Aim of the exercise:
Rewrite the text read from the listing below as a single numbered list, with blank lines omitted and the pictures left out.

Records shown:
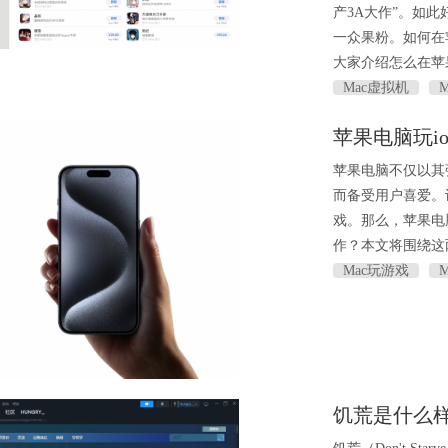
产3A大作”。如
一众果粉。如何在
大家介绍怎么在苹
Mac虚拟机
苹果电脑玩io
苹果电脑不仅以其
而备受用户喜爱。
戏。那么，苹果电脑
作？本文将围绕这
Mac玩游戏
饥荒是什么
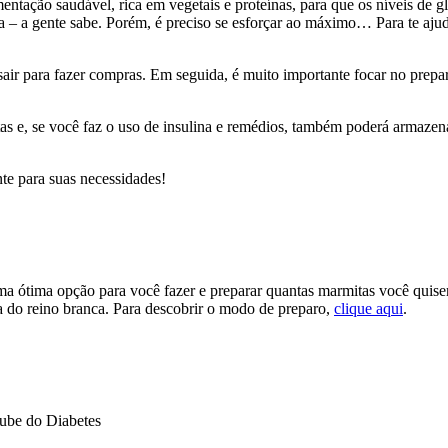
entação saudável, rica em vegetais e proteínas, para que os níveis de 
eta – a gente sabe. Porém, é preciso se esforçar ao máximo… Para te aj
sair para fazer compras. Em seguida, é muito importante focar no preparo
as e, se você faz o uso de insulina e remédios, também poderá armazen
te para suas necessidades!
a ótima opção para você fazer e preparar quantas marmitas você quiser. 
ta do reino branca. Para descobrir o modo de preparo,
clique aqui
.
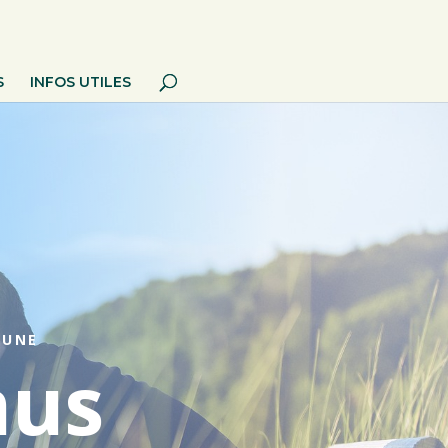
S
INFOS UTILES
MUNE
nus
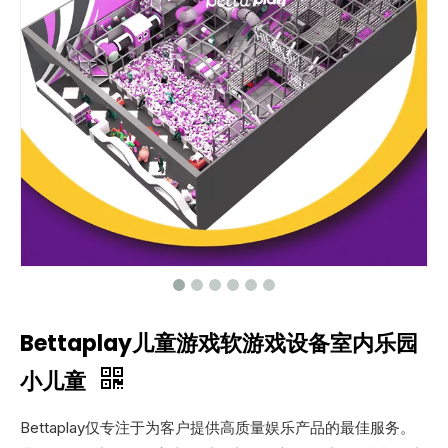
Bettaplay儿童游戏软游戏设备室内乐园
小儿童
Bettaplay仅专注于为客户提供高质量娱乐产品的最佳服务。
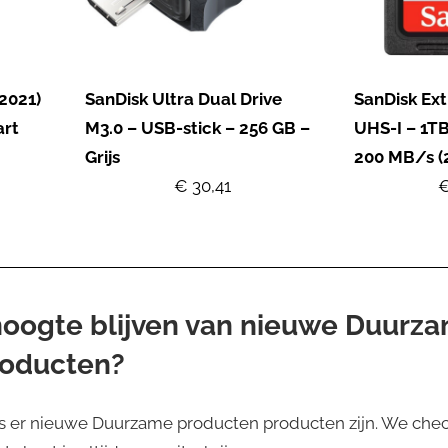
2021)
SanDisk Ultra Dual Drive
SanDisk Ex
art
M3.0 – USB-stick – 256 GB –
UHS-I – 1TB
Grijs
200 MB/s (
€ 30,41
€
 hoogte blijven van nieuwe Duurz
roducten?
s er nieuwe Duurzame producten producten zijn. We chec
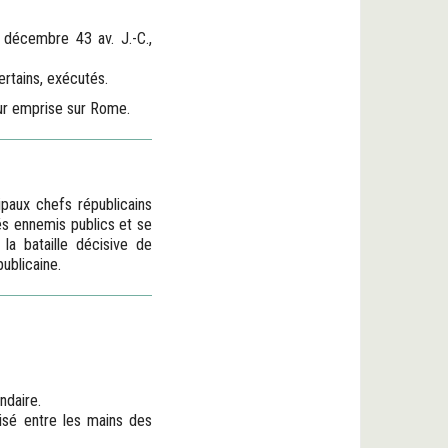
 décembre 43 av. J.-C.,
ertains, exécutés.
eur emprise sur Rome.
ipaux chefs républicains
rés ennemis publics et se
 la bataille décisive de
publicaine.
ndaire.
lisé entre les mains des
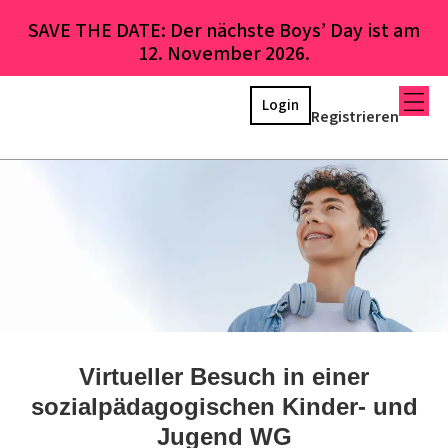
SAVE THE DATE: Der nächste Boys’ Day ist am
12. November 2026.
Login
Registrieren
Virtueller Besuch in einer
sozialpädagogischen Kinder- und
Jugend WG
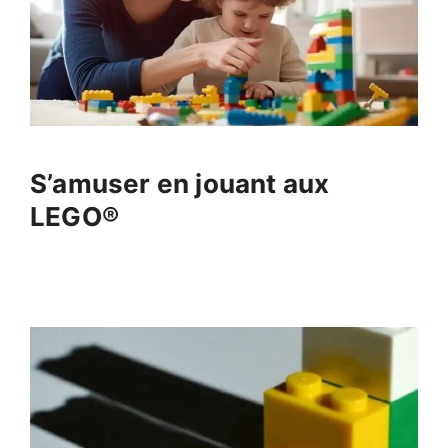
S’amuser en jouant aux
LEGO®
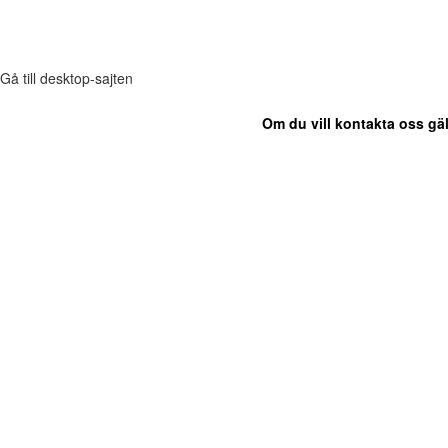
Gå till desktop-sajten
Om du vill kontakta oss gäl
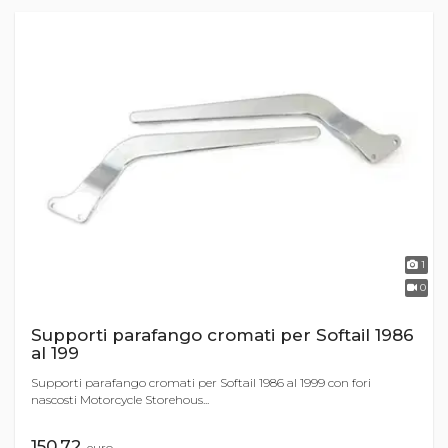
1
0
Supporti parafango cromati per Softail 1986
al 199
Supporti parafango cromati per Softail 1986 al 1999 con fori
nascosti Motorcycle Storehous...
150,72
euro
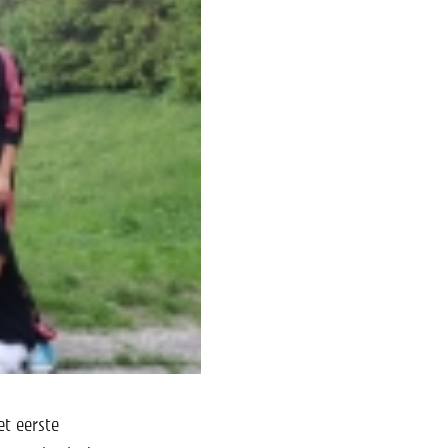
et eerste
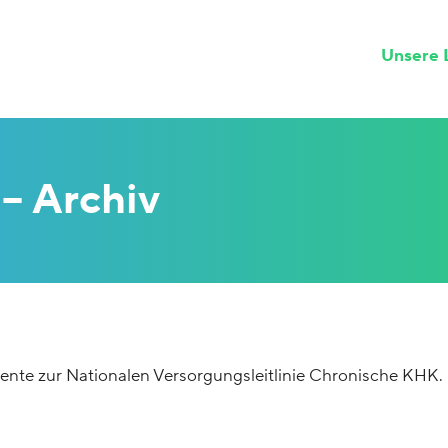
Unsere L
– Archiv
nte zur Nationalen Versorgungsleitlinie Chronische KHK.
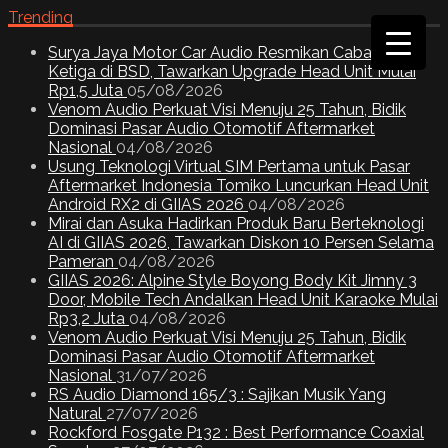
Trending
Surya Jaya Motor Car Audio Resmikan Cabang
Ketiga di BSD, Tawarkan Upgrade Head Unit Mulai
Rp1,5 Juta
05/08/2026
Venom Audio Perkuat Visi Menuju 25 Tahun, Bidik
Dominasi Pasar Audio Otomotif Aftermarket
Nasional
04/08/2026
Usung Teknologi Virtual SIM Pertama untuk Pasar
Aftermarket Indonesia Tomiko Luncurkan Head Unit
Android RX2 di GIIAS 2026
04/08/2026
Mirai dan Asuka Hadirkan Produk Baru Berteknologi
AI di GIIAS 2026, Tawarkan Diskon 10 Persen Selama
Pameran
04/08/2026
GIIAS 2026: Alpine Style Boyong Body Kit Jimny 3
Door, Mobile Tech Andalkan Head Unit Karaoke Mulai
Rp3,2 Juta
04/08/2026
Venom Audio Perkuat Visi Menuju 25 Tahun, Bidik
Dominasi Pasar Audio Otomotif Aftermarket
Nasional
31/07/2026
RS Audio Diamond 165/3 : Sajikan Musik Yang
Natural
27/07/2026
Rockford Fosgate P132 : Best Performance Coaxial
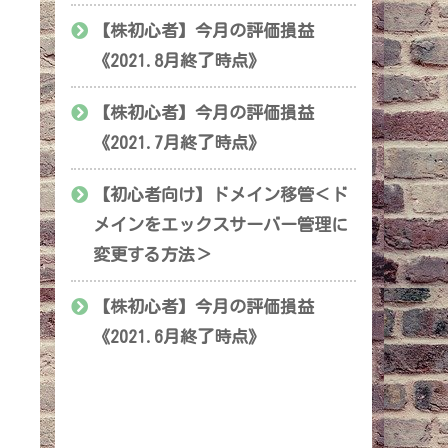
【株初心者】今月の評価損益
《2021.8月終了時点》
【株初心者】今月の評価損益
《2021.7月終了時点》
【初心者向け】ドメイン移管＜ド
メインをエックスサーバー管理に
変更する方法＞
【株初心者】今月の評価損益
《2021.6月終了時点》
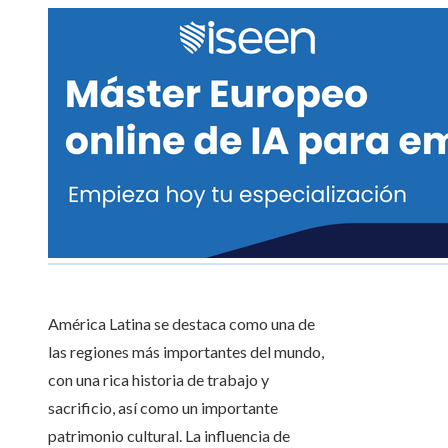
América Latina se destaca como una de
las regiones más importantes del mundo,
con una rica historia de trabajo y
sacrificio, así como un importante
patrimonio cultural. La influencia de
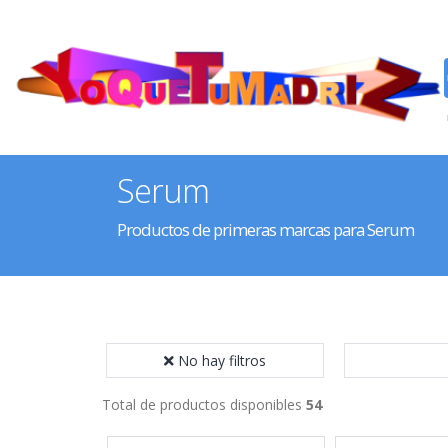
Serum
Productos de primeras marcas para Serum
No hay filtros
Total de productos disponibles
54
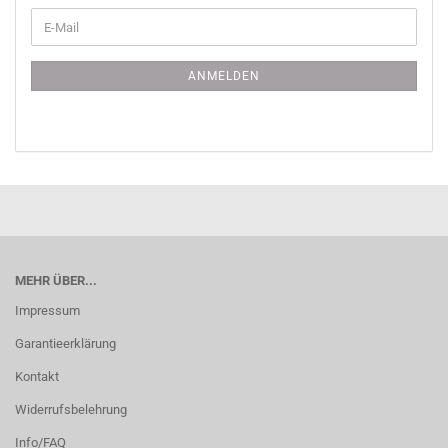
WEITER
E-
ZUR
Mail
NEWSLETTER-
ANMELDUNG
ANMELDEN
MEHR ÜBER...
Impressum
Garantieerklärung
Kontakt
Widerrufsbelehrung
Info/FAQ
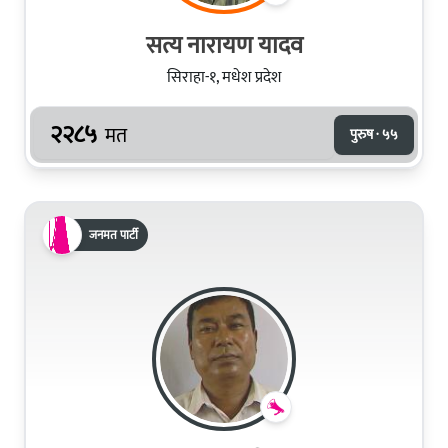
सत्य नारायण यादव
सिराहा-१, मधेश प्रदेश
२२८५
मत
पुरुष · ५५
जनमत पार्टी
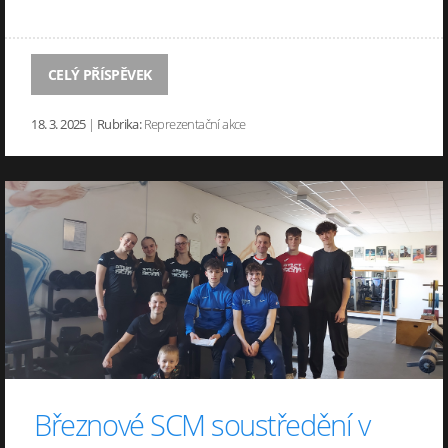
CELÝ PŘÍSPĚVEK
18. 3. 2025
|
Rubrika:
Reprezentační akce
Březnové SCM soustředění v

Task response:
1. 产3A大作”。如
2. 一众果粉。如何在
3. 大家介绍怎么在苹
4. Mac虚拟机
5. 苹果电脑玩io
6. 苹果电脑不仅以其
7. 而备受用户喜爱。
8. 戏。那么，苹果电脑
9. 作？本文将围绕这
10. Mac玩游戏
11. 饥荒是什么
12. entação saudável, rica em vegetais e proteínas, para que os níveis de 
13. eta – a gente sabe. Porém, é preciso se esforçar ao máximo… Para te aj
14. sair para fazer compras. Em seguida, é muito importante focar no preparo
15. as e, se você faz o uso de insulina e remédios, também poderá armazen
16. te para suas necessidades!
17. a ótima opção para você fazer e preparar quantas marmitas você quiser. 
18. ta do reino branca. Para descobrir o modo de preparo,
19. clique aqui
20. .
21. S
22. INFOS UTILES
23. MUNE
24. nus
25. Bettaplay儿童游戏软游戏设备室内乐园
26. 小儿童
27. Bettaplay仅专注于为客户提供高质量娱乐产品的最佳服务。
28. 2021)
29. SanDisk Ultra Dual Drive
30. SanDisk Ex
31. art
32. M3.0 – USB-stick – 256 GB –
33. UHS-I – 1TB
34. Grijs
35. 200 MB/s (
36. € 30,41
37. €
38.  hoogte blijven van nieuwe Duurz
39. roducten?
40. s er nieuwe Duurzame producten producten zijn. We chec
41.  décembre 43 av. J.-C.,
42. ertains, exécutés.
43. eur emprise sur Rome.
44. ipaux chefs républicains
45. rés ennemis publics et se
46.  la bataille décisive de
47. publicaine.
48. ndaire.
49. lisé entre les mains des
50. SAVE THE DATE: Der nächste Boys’ Day ist am
51. 12. November 2026.
52. Login
53. Registrieren
54. Virtueller Besuch in einer
55. sozialpädagogischen Kinder- und
56. Jugend WG
57. S’amuser en jouant aux
58. LEGO®
59. Gå till desktop-sajten
60. Om du vill kontakta oss gäl
61. 1
62. 0
63. Supporti parafango cromati per Softail 1986
64. al 199
65. Supporti parafango cromati per Softail 1986 al 1999 con fori
66. nascosti Motorcycle Storehous...
67. 150,72
68. euro
69. et eerste
70. Unsere L
71. – Archiv
72. nte zur Nationalen Versorgungsleitlinie Chronische KHK.
73. Trending
74. Surya Jaya Motor Car Audio Resmikan Cabang
75. Ketiga di BSD, Tawarkan Upgrade Head Unit Mulai
76. Rp1,5 Juta
77. 05/08/2026
78. Venom Audio Perkuat Visi Menuju 25 Tahun, Bidik
79. Dominasi Pasar Audio Otomotif Aftermarket
80. Nasional
81. 04/08/2026
82. Usung Teknologi Virtual SIM Pertama untuk Pasar
83. Aftermarket Indonesia Tomiko Luncurkan Head Unit
84. Android RX2 di GIIAS 2026
85. 04/08/2026
86. Mirai dan Asuka Hadirkan Produk Baru Berteknologi
87. AI di GIIAS 2026, Tawarkan Diskon 10 Persen Selama
88. Pameran
89. 04/08/2026
90. GIIAS 2026: Alpine Style Boyong Body Kit Jimny 3
91. Door, Mobile Tech Andalkan Head Unit Karaoke Mulai
92. Rp3,2 Juta
93. 04/08/2026
94. Venom Audio Perkuat Visi Menuju 25 Tahun, Bidik
95. Dominasi Pasar Audio Otomotif Aftermarket
96. Nasional
97. 31/07/2026
98. RS Audio Diamond 165/3 : Sajikan Musik Yang
99. Natural
100. 27/07/2026
101. Rockford Fosgate P132 : Best Performance Coaxial
102. 【株初心者】今月の評価損益
103. 《2021.8月終了時点》
104. 【株初心者】今月の評価損益
105. 《2021.7月終了時点》
106. 【初心者向け】ドメイン移管＜ド
107. メインをエックスサーバー管理に
108. 変更する方法＞
109. 【株初心者】今月の評価損益
110. 《2021.6月終了時点》
111. América Latina se destaca como una de
112. las regiones más importantes del mundo,
113. con una rica historia de trabajo y
114. sacrificio, así como un importante
115. patrimonio cultural. La influencia de
116. Serum
117. Productos de primeras marcas para Serum
118. No hay filtros
119. Total de productos disponibles
120. 54
121. WEITER
122. E-
123. ZUR
124. Mail
125. NEWSLETTER-
126. ANMELDUNG
127. ANMELDEN
128. MEHR ÜBER...
129. Impressum
130. Garantieerklärung
131. Kontakt
132. Widerrufsbelehrung
133. Info/FAQ
134. सत्य नारायण यादव
135. सिराहा-१, मधेश प्रदेश
136. २२८५
137. मत
138. पुरुष · ५५
139. जनमत पार्टी
140. CELÝ PŘÍSPĚVEK
141. 18. 3. 2025
142. |
143. Rubrika:
144. Reprezentační akce
145. Březnové SCM soustředění v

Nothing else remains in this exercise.